● **Supplied information**
▼
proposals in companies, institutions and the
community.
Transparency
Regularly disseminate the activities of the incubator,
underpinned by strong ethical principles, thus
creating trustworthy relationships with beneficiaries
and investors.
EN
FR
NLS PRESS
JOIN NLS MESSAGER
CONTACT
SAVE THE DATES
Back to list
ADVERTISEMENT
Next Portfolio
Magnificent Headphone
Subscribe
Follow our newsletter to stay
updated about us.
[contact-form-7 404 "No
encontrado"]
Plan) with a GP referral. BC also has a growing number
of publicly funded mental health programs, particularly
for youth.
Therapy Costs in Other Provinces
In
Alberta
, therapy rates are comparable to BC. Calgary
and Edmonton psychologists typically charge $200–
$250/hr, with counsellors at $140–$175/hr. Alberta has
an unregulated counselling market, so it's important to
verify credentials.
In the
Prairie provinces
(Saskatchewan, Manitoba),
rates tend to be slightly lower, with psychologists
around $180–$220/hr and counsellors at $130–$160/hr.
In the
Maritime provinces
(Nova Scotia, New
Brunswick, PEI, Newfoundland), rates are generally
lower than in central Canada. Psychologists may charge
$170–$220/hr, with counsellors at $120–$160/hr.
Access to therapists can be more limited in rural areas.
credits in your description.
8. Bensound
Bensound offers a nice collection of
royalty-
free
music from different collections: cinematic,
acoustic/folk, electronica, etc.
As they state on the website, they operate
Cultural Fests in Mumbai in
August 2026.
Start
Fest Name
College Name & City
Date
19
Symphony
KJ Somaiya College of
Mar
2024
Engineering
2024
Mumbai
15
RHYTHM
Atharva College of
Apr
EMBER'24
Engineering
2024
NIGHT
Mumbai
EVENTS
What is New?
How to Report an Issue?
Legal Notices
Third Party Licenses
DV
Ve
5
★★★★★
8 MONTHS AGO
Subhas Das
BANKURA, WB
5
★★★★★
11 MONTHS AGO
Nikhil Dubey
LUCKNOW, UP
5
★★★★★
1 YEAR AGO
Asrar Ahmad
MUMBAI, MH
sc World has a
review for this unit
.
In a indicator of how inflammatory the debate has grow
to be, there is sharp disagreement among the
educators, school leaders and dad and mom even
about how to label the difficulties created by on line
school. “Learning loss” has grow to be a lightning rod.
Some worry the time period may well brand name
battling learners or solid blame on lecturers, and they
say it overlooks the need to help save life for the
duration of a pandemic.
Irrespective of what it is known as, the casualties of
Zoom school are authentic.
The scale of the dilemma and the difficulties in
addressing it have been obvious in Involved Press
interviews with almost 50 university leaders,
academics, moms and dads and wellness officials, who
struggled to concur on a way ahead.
▲
● **Instruction**
Count the lines in the material above that contain the string "counsellors", and give only the number.

● **Solution to this exercise**
3